At a high level, you'll start by configuring an LLMeter "Endpoint" for whatever type of LLM you're connecting to:

```python
# For example with Amazon Bedrock...
from llmeter.endpoints import BedrockConverse
endpoint = BedrockConverse(model_id="...")

# ...or OpenAI...
from llmeter.endpoints import OpenAIEndpoint
endpoint = OpenAIEndpoint(model_id="...", api_key="...")

# ...or via LiteLLM...
from llmeter.endpoints import LiteLLM
endpoint = LiteLLM("{provider}/{model_id}")

# ...and so on
```

You can then run the high-level "experiments" offered by LLMeter:

```python
# Testing how throughput varies with concurrent request count:
from llmeter.experiments import LoadTest
load_test = LoadTest(
    endpoint=endpoint,
    payload={...},
    sequence_of_clients=[1, 5, 20, 50, 100, 500],
    output_path="local or S3 path"
)
load_test_results = await load_test.run()
load_test_results.plot_results()
```

Where `payload` can be a single dictionary, a list of dictionary, or a path to a JSON Line file that contains a payload for every line.

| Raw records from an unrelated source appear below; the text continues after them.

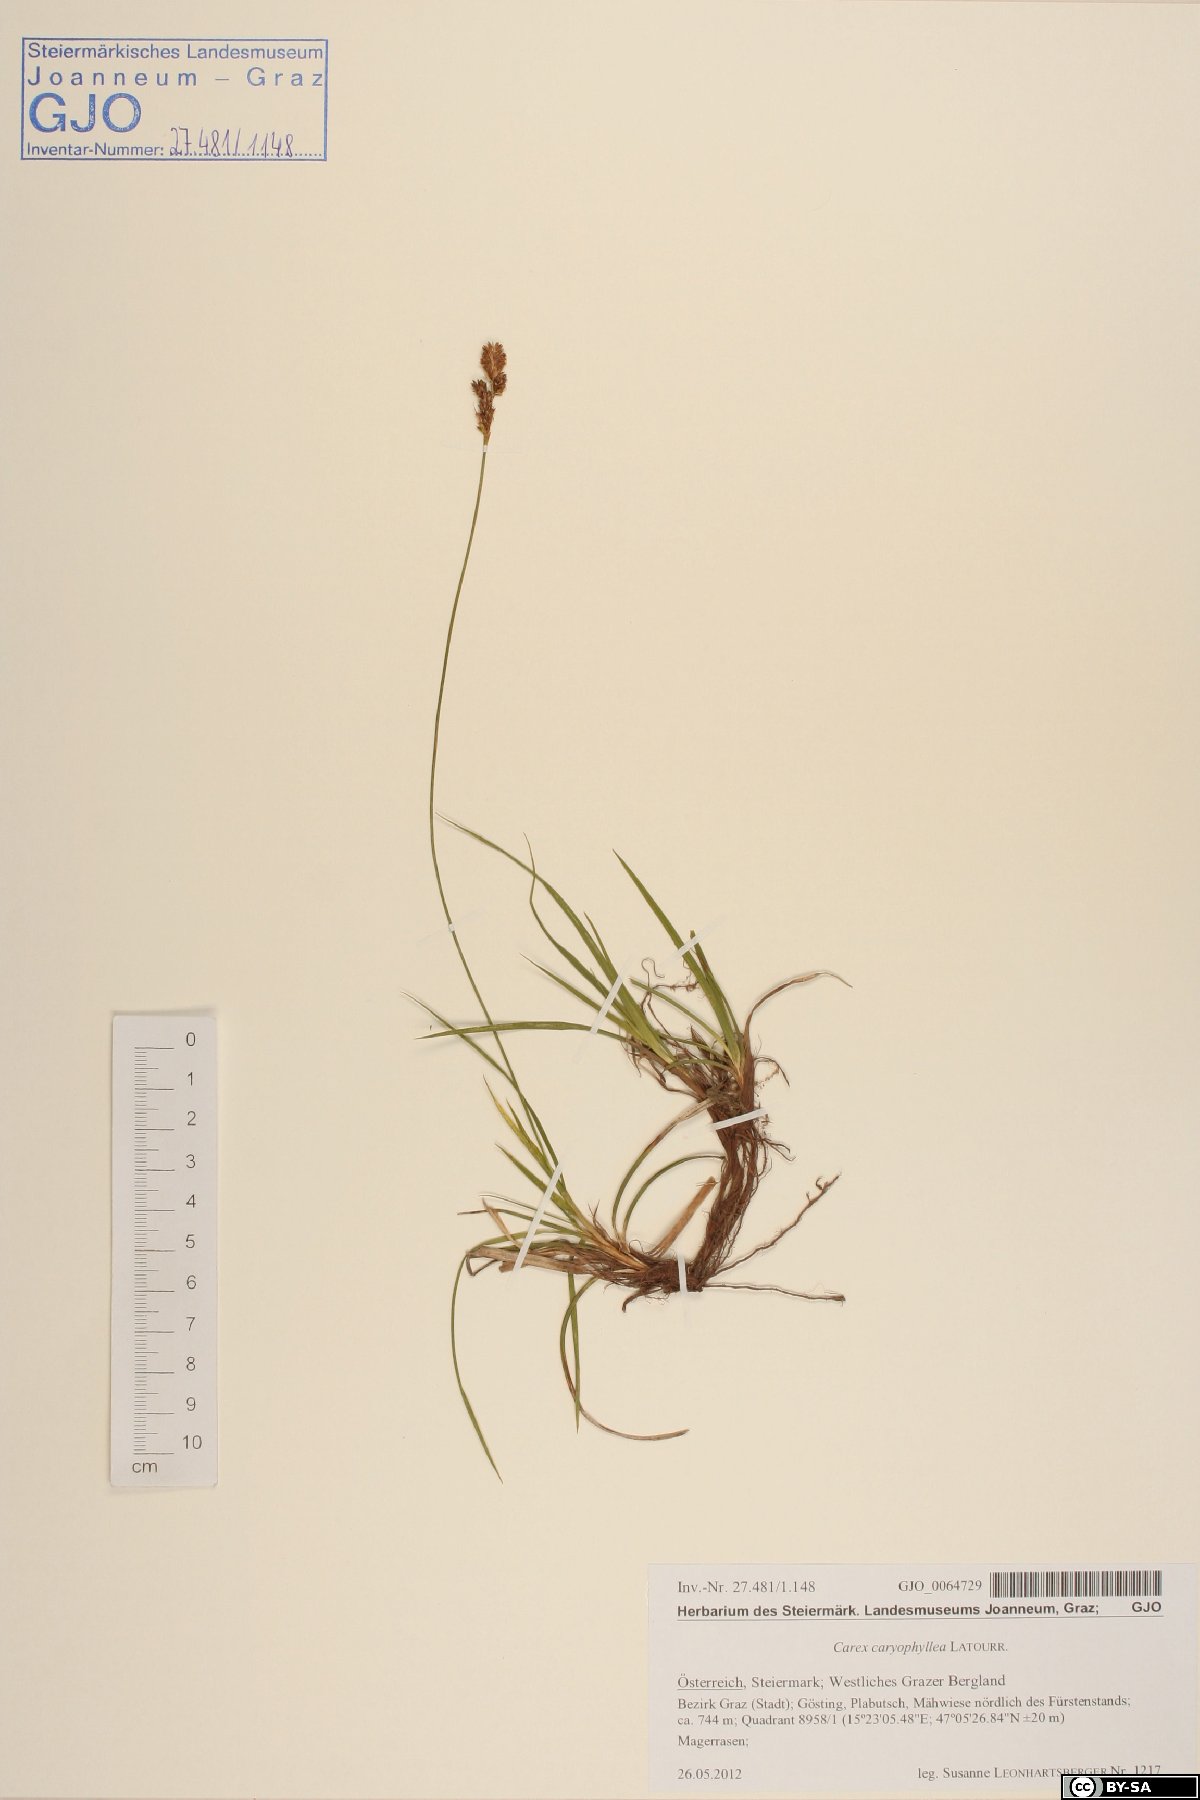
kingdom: Plantae
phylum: Tracheophyta
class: Liliopsida
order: Poales
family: Cyperaceae
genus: Carex
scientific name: Carex caryophyllea
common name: Spring sedge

Alternatively, you can use the low-level `llmeter.runner.Runner` class to run and analyze request
batches - and build your own custom experiments.

```python
from llmeter.runner import Runner

endpoint_test = Runner(
    endpoint,
    tokenizer=tokenizer,
    output_path="local or S3 path",
)
result = await endpoint_test.run(
    payload={...},
    n_requests=3,
    clients=3,
)

print(result.stats)
```

Additional functionality like cost modelling and MLFlow experiment tracking is enabled through `llmeter.callbacks`, and you can write your own callbacks to hook other custom logic into LLMeter test runs.

For more details, check out our selection of end-to-end code examples in the [examples](https://github.com/awslabs/llmeter/tree/main/examples) folder!

## Analyze and compare results

You can analyze the results of a single run or a load test by generating interactive charts. You can find examples in in the [examples](examples) folder.

### Load testing

You can generate a collection of standard charts to visualize the result of a load test:

```python
# Load test results
from llmeter.experiments import LoadTestResult
load_test_result = LoadTestResult.load("local or S3 path", test_name="Test result")

figures = load_test_result.plot_results()
```

| ![Average input tokens](docs/average_input_tokens_clients.png)  |  ![Average output tokens](docs/average_output_tokens_clients.png) |
|---|---|
|![Error rate](docs/error_rate.png)   |  ![Request per minute](docs/requests_per_minute.png) |
|---|---|
| ![Time to first token](docs/time_to_first_token.png)| ![Time to last token](docs/time_to_last_token.png)|

You can see how to compare two load test in [Compare load test](<examples/Compare load tests.ipynb>).

### Single Run visualizations

Metrics like _time to first token_ (TTFT) and _time per output token_ (TPOT) are described as distributions. While statistical descriptions of these distributions (median, 90th percentile, average, etc.) are a convenient way to compare them, visualizations provide insights on the endpoint behavior.

#### Boxplot

```python
import plotly.graph_objects as go
from llmeter.plotting import boxplot_by_dimension

result = Result.load("local or S3 path")

fig = go.Figure()
trace = boxplot_by_dimension(result=result, dimension="time_to_first_token")
fig.add_trace(trace)
```

Multiple traces can easily be combined into the same figure.

![alt text](docs/boxplots.png)

#### Histograms

```python
import plotly.graph_objects as go
from llmeter.plotting import histogram_by_dimension

result = Result.load("local or S3 path")

fig = go.Figure()
trace = histogram_by_dimension(result=result, dimension="time_to_first_token", xbins={"size":0.02})
fig.add_trace(trace)
```

Multiple traces can easily be combined into the same figure.

![alt text](docs/hist.png)

## Security

See [CONTRIBUTING](https://github.com/awslabs/llmeter/tree/main/CONTRIBUTING.md#security-issue-notifications) for more information.

## License

This project is licensed under the Apache-2.0 License.